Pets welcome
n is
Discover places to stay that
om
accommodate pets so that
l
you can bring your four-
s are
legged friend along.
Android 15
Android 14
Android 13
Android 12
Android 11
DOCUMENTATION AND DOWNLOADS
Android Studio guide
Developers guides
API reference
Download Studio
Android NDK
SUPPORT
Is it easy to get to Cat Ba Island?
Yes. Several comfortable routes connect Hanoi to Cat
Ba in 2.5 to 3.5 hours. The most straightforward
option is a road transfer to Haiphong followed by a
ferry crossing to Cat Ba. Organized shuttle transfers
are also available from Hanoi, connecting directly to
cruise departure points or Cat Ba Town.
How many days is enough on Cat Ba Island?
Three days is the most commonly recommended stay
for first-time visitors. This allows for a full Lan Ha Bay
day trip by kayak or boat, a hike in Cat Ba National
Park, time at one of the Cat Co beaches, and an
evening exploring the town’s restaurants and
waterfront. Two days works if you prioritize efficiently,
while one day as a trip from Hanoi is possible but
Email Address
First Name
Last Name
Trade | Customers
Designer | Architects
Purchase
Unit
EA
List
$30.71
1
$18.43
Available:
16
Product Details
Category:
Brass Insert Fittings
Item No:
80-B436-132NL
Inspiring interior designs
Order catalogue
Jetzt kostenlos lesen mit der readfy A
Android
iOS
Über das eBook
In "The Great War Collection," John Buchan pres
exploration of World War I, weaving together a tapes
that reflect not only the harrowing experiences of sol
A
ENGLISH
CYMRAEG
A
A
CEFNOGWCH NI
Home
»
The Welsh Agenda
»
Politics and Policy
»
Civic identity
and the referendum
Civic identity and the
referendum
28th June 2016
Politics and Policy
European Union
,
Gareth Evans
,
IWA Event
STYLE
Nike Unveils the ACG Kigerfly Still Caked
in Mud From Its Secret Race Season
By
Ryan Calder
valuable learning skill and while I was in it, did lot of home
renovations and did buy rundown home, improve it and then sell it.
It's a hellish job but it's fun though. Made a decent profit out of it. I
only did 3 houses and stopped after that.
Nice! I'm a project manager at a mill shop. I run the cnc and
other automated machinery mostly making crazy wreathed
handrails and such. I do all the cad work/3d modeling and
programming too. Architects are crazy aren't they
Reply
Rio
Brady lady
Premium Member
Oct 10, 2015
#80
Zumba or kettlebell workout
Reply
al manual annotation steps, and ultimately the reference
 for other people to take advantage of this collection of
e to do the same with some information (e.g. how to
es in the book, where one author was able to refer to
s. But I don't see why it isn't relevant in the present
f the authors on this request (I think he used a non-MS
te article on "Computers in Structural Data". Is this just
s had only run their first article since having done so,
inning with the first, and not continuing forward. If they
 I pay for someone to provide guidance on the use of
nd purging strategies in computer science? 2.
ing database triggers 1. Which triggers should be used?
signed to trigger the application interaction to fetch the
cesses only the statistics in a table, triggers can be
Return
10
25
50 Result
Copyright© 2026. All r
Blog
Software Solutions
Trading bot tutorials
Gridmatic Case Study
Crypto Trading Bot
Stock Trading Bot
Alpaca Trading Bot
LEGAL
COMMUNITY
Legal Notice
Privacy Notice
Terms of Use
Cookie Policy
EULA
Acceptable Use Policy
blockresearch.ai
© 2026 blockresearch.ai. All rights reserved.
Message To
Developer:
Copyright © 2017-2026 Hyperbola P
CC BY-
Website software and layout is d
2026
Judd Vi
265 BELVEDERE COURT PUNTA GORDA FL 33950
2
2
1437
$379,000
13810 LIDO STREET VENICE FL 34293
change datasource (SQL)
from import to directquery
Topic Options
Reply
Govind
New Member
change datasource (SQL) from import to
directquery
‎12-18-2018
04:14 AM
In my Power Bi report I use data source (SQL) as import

- What is required
Start to finish, output the whole listing exactly.

- Response to the task
Pets welcome
n is
Discover places to stay that
om
accommodate pets so that
l
you can bring your four-
s are
legged friend along.
Android 15
Android 14
Android 13
Android 12
Android 11
DOCUMENTATION AND DOWNLOADS
Android Studio guide
Developers guides
API reference
Download Studio
Android NDK
SUPPORT
Is it easy to get to Cat Ba Island?
Yes. Several comfortable routes connect Hanoi to Cat
Ba in 2.5 to 3.5 hours. The most straightforward
option is a road transfer to Haiphong followed by a
ferry crossing to Cat Ba. Organized shuttle transfers
are also available from Hanoi, connecting directly to
cruise departure points or Cat Ba Town.
How many days is enough on Cat Ba Island?
Three days is the most commonly recommended stay
for first-time visitors. This allows for a full Lan Ha Bay
day trip by kayak or boat, a hike in Cat Ba National
Park, time at one of the Cat Co beaches, and an
evening exploring the town’s restaurants and
waterfront. Two days works if you prioritize efficiently,
while one day as a trip from Hanoi is possible but
Email Address
First Name
Last Name
Trade | Customers
Designer | Architects
Purchase
Unit
EA
List
$30.71
1
$18.43
Available:
16
Product Details
Category:
Brass Insert Fittings
Item No:
80-B436-132NL
Inspiring interior designs
Order catalogue
Jetzt kostenlos lesen mit der readfy A
Android
iOS
Über das eBook
In "The Great War Collection," John Buchan pres
exploration of World War I, weaving together a tapes
that reflect not only the harrowing experiences of sol
A
ENGLISH
CYMRAEG
A
A
CEFNOGWCH NI
Home
»
The Welsh Agenda
»
Politics and Policy
»
Civic identity
and the referendum
Civic identity and the
referendum
28th June 2016
Politics and Policy
European Union
,
Gareth Evans
,
IWA Event
STYLE
Nike Unveils the ACG Kigerfly Still Caked
in Mud From Its Secret Race Season
By
Ryan Calder
valuable learning skill and while I was in it, did lot of home
renovations and did buy rundown home, improve it and then sell it.
It's a hellish job but it's fun though. Made a decent profit out of it. I
only did 3 houses and stopped after that.
Nice! I'm a project manager at a mill shop. I run the cnc and
other automated machinery mostly making crazy wreathed
handrails and such. I do all the cad work/3d modeling and
programming too. Architects are crazy aren't they
Reply
Rio
Brady lady
Premium Member
Oct 10, 2015
#80
Zumba or kettlebell workout
Reply
al manual annotation steps, and ultimately the reference
 for other people to take advantage of this collection of
e to do the same with some information (e.g. how to
es in the book, where one author was able to refer to
s. But I don't see why it isn't relevant in the present
f the authors on this request (I think he used a non-MS
te article on "Computers in Structural Data". Is this just
s had only run their first article since having done so,
inning with the first, and not continuing forward. If they
 I pay for someone to provide guidance on the use of
nd purging strategies in computer science? 2.
ing database triggers 1. Which triggers should be used?
signed to trigger the application interaction to fetch the
cesses only the statistics in a table, triggers can be
Return
10
25
50 Result
Copyright© 2026. All r
Blog
Software Solutions
Trading bot tutorials
Gridmatic Case Study
Crypto Trading Bot
Stock Trading Bot
Alpaca Trading Bot
LEGAL
COMMUNITY
Legal Notice
Privacy Notice
Terms of Use
Cookie Policy
EULA
Acceptable Use Policy
blockresearch.ai
© 2026 blockresearch.ai. All rights reserved.
Message To
Developer:
Copyright © 2017-2026 Hyperbola P
CC BY-
Website software and layout is d
2026
Judd Vi
265 BELVEDERE COURT PUNTA GORDA FL 33950
2
2
1437
$379,000
13810 LIDO STREET VENICE FL 34293
change datasource (SQL)
from import to directquery
Topic Options
Reply
Govind
New Member
change datasource (SQL) from import to
directquery
‎12-18-2018
04:14 AM
In my Power Bi report I use data source (SQL) as import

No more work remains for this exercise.